(Text Opens)

Two workers from the Blairmont Sugar Estate are experiencing excruciating stomach and back pain after they were injured separately on the job during last month.
The two men, Zahir Yacoob, 41, of Bath Settlement, West Coast Berbice, a factory worker whose description is “cleaning vessel and bagging sugar” and Shahabudeen Hack, 40 a cane-harvester of Cotton Tree are both unable to work.
Yacoob, who did that job for over 18 years, told Stabroek News that onAugust 21 he and three other persons were cleaning the “holes” in a large vessel around 7:45 am when there was a loud vibrating sound.
His colleagues ran out and when he approached the hole to go out behind them the noise stopped and he went back to work.
Shortly after, there was a loud explosion. He was halfway running out while a colleague was trying to get in. The explosion then “pitched me to the hole and I became unconscious.”
When he regained consciousness, he was at the New Amsterdam Hospital where he was in severe pain and was vomiting blood. He was discharged from hospital around midday the following day.
He told this newspaper that yesterday he was still experiencing “consistent [stomach] pain” and was having difficulty breathing and had to go back to the hospital for treatment.
Since the accident, officials from the estate visited once at his home and gave him an accident card to sign. They also promised to “get back to me.”
The estate sent for him and he visited the office yesterday. He said the “safety officer told me he don’t know what caused that explosion.”

(Text Closes)
(Supplied data Opens)

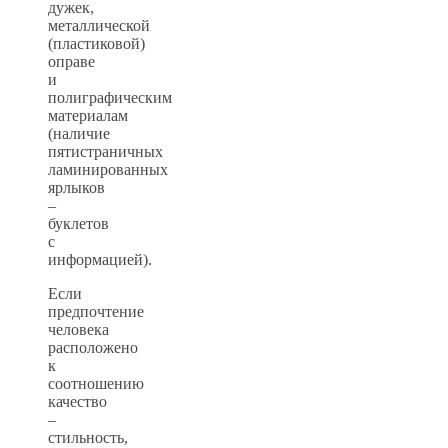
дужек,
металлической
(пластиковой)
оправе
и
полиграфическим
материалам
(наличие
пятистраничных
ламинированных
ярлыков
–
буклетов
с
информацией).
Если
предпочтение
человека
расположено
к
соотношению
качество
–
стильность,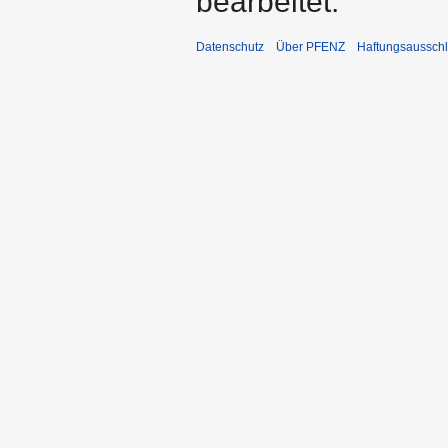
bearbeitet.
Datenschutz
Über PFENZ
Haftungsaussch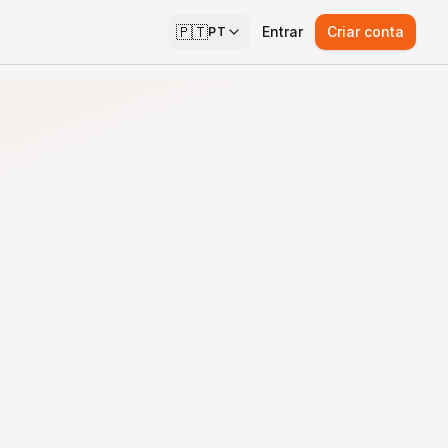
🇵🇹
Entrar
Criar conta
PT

(Supplied data Closes)

Assigned task A:
Reproduce the passage of the article on the injured Blairmont Sugar Estate workers that opens with the words containing "The two men, Zahir" and closes with "loud vibrating sound.".
Assigned task B:
Resume the news story about the two injured Blairmont Sugar Estate workers from the point where it stops.

Written answer A:
The two men, Zahir Yacoob, 41, of Bath Settlement, West Coast Berbice, a factory worker whose description is “cleaning vessel and bagging sugar” and Shahabudeen Hack, 40 a cane-harvester of Cotton Tree are both unable to work.
Yacoob, who did that job for over 18 years, told Stabroek News that onAugust 21 he and three other persons were cleaning the “holes” in a large vessel around 7:45 am when there was a loud vibrating sound.

Written answer B:
However, Yacoob got information that persons “were doing some welding at the top [of the vessel] and the gas from the welding rod went down and caused the explosion.”
He told this newspaper that as far as he was concerned “it [the accident] is negligence on the part of management. If I had known that persons were working above I would not have gone into the vessel.”
He said he may not be able to work for about one month. The estate’s doctor gave him “seven days NIS [National Insurance Scheme] leave and tell me to get back to him if I am not well.”
According to him, he would normally do the maintenance work every Monday but because of the recent strike at the estate, he did the cleaning on the Friday [at 7:30 am] after getting into his safety gear.
The vessel, he said, contained “450 stainless steel tubes that removes the sediment from the juice.”
In the case of Hack, he cannot bend his back, is barely able to walk and has to be in a lying position most of the time.
He told this newspaper that on August 13, he was fetching cane when he slid and fell on a ramp and injured his back.
He was rushed to the estate’s dispensary via a punt that was pulled by a tractor and then by a truck. He recalled that when he was transferred to the truck the pain became more intense and he started to cry.
He was placed on a stretcher at the dispensary and given an injection.
About one hour later he told the dispensary to contact his wife and she accompanied him in the ambulance to the New Amsterdam Hospital.
He was admitted for eight days before being transferred to the Georgetown Public Hospital (GPH). Doctors at the GPH ordered a scan and paid part of the cost.
He said his wife barely had enough money to pay the other part. The doctor gave him 21 days sick leave.
He is distressed that he has been bedridden for 23 days and is not earning money to maintain his family. He got a little help from persons and that is almost exhausted. He also has installments to pay and he “had to call and beg the store for some more time.”
Hack pointed out that he called the NIS office at Fort Wellington and the officers told him that his claim was not ready.
Persons were supposed to get claims within two weeks but “they said don’t know when I would get it and that they would post it when it ready.”
He said too that the estate officials promised to visit him but “me ain’t see any of them up to now.”